Even long-time supporters
of U.S. and European security guarantees for Finland and Sweden are
concerned about the consequences of the two northern nations joining the
alliance. “Over all, Russia certainly loses here. But a weak and
humiliated Russia is a dangerous Russia,” Anne-Marie Slaughter, a former
director of policy planning at the State Department who is now the
chief executive of the New America think tank, told me. She cited the
history of a “weak and humiliated” Germany between the world wars that
opened the way for Hitler’s rise to power and aggression across Europe.
“Putin may well be able to stay in power for even longer on the strength
of ‘the foreign enemy’ encroaching on Russia’s borders,” she said.
Slaughter
added, “What is driving me crazy right now is the unspoken assumptions
that are driving these choices, and that will once again block true
pan-European security.” Taking tangible steps to support Ukraine,
Finland, Sweden, and other European countries that legitimately feel
threatened by Putin shouldn’t preclude attempts to further integrate
Europe and Russia, which has been a major player on the Continent since
1648. Meanwhile, countries excluded from NATO “have less and less chance
of ever being admitted to the charmed circle of ‘the West,’ and have
less and less hope of being supported in their own struggles for decent
democratic government,” Slaughter said.
Others, in a “realist”
foreign-policy camp, believe that the United States should focus its
clout, diplomacy, and resources on big-power rivalries and existential
challenges. “The climate crisis is becoming an afterthought. China now
takes a back seat to a vastly exaggerated Russian ‘threat,’ ” Andrew
Bacevich, a West Point graduate and the president of the Quincy
Institute, told me. Putin’s invasion has hijacked the U.S.

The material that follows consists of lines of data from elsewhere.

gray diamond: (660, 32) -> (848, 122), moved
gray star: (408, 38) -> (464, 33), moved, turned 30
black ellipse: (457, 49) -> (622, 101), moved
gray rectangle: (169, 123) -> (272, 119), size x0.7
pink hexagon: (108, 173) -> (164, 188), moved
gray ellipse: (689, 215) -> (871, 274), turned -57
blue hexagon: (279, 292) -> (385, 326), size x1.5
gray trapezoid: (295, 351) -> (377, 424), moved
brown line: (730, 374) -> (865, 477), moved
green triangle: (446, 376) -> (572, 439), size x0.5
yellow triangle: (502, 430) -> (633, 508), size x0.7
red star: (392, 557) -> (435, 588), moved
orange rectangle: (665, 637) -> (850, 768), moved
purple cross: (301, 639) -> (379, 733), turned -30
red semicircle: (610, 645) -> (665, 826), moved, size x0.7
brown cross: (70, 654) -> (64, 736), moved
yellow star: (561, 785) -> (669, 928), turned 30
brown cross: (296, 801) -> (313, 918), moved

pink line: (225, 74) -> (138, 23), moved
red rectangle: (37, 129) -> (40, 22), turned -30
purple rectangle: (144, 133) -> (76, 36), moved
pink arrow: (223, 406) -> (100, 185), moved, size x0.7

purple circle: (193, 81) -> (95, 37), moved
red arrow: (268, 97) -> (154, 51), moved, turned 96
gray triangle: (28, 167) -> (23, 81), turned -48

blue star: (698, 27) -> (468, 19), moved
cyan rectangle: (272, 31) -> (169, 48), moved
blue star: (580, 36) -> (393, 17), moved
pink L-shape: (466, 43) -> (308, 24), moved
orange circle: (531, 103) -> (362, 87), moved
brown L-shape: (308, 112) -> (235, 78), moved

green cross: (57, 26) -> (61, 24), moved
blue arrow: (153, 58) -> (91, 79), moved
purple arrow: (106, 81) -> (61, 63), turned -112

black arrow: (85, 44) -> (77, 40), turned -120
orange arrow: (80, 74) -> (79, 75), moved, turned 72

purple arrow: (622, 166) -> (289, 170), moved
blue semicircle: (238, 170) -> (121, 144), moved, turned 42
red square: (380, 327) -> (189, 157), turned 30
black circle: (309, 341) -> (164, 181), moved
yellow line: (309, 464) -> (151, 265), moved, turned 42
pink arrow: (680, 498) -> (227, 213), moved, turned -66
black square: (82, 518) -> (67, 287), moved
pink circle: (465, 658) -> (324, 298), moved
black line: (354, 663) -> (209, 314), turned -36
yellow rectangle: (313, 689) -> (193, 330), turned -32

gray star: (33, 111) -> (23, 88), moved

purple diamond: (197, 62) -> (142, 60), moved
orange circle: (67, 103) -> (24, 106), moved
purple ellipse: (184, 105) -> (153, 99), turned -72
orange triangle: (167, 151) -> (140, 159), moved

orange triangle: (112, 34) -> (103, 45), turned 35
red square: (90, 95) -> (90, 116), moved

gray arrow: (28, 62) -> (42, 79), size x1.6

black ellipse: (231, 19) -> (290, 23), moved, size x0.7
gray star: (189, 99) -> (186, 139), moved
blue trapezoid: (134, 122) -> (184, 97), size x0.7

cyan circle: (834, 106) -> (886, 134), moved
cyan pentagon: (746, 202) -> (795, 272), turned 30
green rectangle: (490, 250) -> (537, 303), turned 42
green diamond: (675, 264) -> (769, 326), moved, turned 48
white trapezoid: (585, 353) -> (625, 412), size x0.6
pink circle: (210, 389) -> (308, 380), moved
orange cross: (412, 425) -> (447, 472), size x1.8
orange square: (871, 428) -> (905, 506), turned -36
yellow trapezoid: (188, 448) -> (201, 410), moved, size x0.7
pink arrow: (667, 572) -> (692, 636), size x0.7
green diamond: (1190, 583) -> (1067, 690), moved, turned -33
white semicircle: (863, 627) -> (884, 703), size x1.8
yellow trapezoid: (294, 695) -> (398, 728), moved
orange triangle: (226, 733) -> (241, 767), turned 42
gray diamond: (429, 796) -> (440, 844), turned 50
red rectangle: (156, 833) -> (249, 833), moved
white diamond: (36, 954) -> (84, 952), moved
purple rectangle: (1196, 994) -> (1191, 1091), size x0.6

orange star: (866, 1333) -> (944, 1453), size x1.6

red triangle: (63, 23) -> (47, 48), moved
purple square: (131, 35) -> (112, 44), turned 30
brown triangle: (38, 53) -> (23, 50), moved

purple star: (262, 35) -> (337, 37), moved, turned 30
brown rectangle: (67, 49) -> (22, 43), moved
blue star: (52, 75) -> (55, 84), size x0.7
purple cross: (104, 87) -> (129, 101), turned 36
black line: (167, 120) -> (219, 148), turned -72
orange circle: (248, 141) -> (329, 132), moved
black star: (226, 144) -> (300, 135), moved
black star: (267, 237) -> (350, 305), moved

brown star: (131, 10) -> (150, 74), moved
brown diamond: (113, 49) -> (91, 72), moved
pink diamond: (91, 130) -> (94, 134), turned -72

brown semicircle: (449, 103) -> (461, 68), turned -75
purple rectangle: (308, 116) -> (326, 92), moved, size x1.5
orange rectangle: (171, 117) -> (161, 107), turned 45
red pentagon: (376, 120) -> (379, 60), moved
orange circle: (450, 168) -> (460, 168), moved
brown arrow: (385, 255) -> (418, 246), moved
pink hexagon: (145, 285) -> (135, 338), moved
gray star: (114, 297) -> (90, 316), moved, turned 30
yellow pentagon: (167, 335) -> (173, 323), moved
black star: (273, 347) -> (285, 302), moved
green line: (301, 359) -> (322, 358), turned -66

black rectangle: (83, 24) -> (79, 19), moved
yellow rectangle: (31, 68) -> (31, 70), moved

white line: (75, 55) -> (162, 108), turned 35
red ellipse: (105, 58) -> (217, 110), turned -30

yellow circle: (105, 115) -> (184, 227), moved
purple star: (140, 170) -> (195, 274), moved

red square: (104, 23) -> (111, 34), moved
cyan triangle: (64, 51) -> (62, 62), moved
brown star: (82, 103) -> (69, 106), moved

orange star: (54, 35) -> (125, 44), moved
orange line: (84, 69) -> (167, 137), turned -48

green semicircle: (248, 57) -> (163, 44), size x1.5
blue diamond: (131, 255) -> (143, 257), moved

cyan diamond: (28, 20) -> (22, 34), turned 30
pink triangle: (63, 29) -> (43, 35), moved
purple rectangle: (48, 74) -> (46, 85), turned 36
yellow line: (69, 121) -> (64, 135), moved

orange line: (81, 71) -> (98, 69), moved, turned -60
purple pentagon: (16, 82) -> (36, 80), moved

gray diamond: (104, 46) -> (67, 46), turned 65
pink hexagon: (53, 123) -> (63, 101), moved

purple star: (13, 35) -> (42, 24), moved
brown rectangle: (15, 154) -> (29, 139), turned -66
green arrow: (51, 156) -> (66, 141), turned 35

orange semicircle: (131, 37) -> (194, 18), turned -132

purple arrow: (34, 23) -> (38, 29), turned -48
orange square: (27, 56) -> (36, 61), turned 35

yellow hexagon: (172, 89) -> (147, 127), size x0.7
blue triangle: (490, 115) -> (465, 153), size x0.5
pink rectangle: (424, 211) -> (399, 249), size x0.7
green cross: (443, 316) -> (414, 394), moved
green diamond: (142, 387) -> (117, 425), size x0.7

national-security agenda, preëmpting a “much-needed debate about the
wisdom of NATO expansion,” Bacevich said. “Passions take priority over
strategy.”
The Swedish Peace and Arbitration Society has warned
against escalating tensions with Russia in ways that could increase the
threat of violent retaliation. “Joining NATO would be preparing for
war,” Gabriella Irsten, the organization’s advocacy officer, told me.
Indeed, Russia immediately vowed retaliation—“both of a
military-technical and other nature”—to “neutralize” perceived threats
from NATO expansion, the Russian foreign ministry said, on Friday. More
ominously, Dmitry Polyanskiy, Russia’s deputy U.N. envoy, warned that,
if Finland and Sweden “become part of the enemy, well, they bear all the
risks.”
The curious irony is that, “for the longest time, Putin
himself was at peace with the decision” to enlarge NATO, Gottemoeller,
who is now at Stanford University, told me. In 2002, Putin signed the
Rome Declaration, which created the NATO-Russia Council and its agenda
of joint projects, such as containing nuclear proliferation and
preventing drug smuggling from Afghanistan. Putin may exploit the
perception of a European enemy because it helps him sustain power,
Gottemoeller said. At the same time, she added, “it’s not a good
long-term prognosis—Russia permanently at odds with its European
neighbors, members of NATO and the E.U. or not.”
To ease the
transition, Niinistö, the Finnish President, personally called Putin to
explain the decision. “The surprise was that he took it so calmly,”
Niinistö told CNN. “It seems that there are no immediate problems
coming.” On Monday, Finland’s border with Russia was still quiet. “War
in Ukraine has had very minor influences to the traffic,” Commander
Kimmo Ahvonen, of the Finnish Border Guard, told me. “Border situation
has been stable all the time, and coöperation with Russian authorities
is working quite normally.”
The longer-term reality is a wider
and deeper fissure dividing NATO and Russia. Europe is fractured,
Alexander Stubb, the former Finnish Prime Minister, told CNN. A new Iron
Curtain pits “an aggressive authoritarian, totalitarian revisionist and
imperialist Russia” against dozens of European democracies working in
tandem to isolate it. “That’s the future,” he said. Whatever the new
sense of security is today in Finland and Sweden, every action generates
a reaction—and further NATO expansion may well, too.